▶ _YOUR INSTRUCTIONS_: From the listing below, retype exactly the line holding "ring pip: (696, 414)", the line holding "ring dip: (708, 431)", and the lines between them; skip everything else.

▶ _DATA TO USE_:

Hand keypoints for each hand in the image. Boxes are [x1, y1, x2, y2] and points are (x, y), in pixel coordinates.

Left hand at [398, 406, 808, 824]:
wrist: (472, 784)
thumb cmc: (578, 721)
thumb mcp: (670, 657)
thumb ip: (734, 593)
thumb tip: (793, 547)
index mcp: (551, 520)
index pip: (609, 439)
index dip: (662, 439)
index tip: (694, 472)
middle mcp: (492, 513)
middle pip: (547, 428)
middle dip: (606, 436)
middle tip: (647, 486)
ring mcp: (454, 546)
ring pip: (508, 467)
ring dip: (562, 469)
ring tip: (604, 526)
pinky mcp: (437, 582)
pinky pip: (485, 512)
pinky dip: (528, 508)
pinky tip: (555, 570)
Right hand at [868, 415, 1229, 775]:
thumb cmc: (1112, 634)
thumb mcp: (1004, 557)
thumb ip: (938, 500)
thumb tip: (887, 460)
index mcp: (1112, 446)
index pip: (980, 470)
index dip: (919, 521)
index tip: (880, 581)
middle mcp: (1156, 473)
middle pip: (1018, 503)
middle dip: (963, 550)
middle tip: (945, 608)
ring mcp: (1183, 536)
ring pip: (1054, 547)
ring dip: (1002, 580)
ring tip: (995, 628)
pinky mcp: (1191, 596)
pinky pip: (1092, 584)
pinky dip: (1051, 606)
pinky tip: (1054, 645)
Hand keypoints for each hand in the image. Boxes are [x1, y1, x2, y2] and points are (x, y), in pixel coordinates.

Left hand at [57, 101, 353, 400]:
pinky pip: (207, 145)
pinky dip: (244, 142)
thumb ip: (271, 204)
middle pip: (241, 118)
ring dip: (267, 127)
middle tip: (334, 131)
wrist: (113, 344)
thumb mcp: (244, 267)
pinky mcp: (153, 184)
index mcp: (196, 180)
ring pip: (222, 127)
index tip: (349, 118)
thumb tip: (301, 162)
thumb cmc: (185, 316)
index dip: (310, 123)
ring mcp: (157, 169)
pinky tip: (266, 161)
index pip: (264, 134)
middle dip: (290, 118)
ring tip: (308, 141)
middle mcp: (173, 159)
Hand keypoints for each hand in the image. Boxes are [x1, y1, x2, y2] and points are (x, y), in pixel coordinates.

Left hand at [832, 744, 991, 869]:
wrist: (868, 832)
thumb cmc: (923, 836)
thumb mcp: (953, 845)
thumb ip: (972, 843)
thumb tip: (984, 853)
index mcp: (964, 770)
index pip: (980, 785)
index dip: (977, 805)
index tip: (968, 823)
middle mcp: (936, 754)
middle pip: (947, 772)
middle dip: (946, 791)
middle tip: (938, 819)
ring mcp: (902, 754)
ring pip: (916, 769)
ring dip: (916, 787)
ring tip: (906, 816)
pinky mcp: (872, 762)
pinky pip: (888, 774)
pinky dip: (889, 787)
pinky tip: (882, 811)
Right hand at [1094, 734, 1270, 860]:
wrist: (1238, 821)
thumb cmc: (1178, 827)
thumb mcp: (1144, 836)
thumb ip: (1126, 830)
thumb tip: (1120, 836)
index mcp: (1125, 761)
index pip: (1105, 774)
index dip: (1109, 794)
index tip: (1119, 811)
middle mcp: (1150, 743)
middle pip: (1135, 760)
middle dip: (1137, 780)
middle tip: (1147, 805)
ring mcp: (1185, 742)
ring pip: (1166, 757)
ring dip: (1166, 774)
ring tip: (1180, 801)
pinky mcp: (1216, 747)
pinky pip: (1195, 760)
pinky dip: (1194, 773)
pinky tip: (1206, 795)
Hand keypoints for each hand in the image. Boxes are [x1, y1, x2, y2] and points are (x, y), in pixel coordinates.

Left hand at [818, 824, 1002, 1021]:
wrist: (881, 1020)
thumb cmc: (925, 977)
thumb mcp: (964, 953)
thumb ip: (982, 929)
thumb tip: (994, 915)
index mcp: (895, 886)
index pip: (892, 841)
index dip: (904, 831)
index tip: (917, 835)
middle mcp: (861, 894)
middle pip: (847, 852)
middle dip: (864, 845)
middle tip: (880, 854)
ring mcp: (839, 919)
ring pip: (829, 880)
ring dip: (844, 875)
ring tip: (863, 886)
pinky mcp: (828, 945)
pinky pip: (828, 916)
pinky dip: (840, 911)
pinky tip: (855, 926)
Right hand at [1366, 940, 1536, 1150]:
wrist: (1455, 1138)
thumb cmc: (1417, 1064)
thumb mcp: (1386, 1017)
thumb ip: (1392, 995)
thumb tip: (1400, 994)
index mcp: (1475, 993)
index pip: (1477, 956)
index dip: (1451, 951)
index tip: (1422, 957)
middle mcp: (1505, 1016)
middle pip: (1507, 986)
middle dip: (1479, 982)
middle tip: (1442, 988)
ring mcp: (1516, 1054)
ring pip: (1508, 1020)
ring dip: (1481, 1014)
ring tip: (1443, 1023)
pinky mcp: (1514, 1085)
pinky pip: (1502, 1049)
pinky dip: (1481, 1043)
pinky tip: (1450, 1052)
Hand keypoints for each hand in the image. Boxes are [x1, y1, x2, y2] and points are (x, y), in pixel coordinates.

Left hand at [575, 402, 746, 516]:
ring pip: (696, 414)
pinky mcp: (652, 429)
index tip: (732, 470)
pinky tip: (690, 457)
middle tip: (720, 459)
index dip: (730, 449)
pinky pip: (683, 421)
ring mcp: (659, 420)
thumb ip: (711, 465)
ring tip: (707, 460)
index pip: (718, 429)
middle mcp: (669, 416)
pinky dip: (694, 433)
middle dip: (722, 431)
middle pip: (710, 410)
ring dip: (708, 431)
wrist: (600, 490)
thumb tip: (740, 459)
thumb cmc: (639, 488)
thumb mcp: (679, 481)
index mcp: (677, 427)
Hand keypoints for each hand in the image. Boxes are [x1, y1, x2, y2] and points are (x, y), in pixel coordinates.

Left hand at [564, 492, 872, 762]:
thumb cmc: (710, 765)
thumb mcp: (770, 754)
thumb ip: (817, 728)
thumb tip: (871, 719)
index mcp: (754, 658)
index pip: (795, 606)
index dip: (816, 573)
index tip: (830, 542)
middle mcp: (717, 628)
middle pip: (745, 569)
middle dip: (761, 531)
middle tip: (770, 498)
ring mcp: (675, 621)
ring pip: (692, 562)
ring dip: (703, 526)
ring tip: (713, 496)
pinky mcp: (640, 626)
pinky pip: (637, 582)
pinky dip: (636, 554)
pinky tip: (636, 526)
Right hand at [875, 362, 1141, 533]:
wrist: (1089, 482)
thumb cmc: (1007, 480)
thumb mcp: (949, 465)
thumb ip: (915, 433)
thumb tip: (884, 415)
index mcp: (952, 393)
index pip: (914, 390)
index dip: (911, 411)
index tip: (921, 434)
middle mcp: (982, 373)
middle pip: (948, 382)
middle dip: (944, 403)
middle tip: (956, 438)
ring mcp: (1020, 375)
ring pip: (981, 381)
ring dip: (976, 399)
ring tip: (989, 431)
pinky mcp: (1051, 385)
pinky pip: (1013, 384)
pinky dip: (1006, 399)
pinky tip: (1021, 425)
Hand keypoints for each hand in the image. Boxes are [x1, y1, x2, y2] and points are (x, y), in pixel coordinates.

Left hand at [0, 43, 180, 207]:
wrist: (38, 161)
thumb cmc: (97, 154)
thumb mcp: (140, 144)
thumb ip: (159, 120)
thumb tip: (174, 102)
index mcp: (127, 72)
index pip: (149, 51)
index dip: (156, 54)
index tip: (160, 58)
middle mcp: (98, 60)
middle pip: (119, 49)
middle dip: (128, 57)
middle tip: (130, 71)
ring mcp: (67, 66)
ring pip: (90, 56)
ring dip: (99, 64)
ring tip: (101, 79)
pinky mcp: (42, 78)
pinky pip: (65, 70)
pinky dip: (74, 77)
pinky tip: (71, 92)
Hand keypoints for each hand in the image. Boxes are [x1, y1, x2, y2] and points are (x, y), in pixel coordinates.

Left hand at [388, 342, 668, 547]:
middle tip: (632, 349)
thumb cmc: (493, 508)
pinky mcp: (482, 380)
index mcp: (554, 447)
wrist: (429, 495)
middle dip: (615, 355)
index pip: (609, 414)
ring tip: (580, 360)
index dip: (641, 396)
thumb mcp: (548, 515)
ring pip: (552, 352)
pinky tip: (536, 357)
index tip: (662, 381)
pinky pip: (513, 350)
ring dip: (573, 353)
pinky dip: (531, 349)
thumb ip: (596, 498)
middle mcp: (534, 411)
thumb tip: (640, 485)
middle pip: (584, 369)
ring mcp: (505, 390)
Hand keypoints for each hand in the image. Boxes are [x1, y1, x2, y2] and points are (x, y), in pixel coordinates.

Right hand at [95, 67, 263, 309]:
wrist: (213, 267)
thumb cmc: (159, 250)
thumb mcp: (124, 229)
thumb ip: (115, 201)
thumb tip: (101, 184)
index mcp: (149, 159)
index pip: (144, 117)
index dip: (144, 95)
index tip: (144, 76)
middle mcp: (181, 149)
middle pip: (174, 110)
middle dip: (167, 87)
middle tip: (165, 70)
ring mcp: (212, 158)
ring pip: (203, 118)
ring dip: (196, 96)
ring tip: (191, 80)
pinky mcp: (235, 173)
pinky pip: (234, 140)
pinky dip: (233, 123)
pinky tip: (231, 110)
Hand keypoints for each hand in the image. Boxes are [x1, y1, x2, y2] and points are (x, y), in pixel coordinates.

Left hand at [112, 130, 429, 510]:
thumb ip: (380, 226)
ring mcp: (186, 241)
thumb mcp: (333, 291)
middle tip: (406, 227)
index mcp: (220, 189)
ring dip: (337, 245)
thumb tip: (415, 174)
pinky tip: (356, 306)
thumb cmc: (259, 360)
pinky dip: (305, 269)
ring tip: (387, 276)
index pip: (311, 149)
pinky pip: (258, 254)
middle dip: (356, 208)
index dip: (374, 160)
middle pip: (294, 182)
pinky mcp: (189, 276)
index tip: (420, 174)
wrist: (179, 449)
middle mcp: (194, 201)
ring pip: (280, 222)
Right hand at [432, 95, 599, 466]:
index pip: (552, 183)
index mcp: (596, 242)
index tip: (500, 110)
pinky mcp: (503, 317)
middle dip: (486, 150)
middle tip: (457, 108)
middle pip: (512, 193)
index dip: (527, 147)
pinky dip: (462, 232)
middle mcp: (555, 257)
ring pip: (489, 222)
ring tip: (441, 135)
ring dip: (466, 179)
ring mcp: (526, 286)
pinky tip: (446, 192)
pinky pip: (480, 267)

▶ _EXERCISE RESPONSE_:
ring pip: (696, 414)
pinky mcp: (652, 429)
index tip: (732, 470)
pinky tip: (690, 457)
middle tip: (720, 459)
index dip: (730, 449)
pinky pip: (683, 421)
ring mcp: (659, 420)
thumb ip: (711, 465)
ring tip: (707, 460)
index pip: (718, 429)
middle mcp: (669, 416)
pinky dip: (694, 433)
middle dip: (722, 431)
middle pip: (710, 410)
ring dip: (708, 431)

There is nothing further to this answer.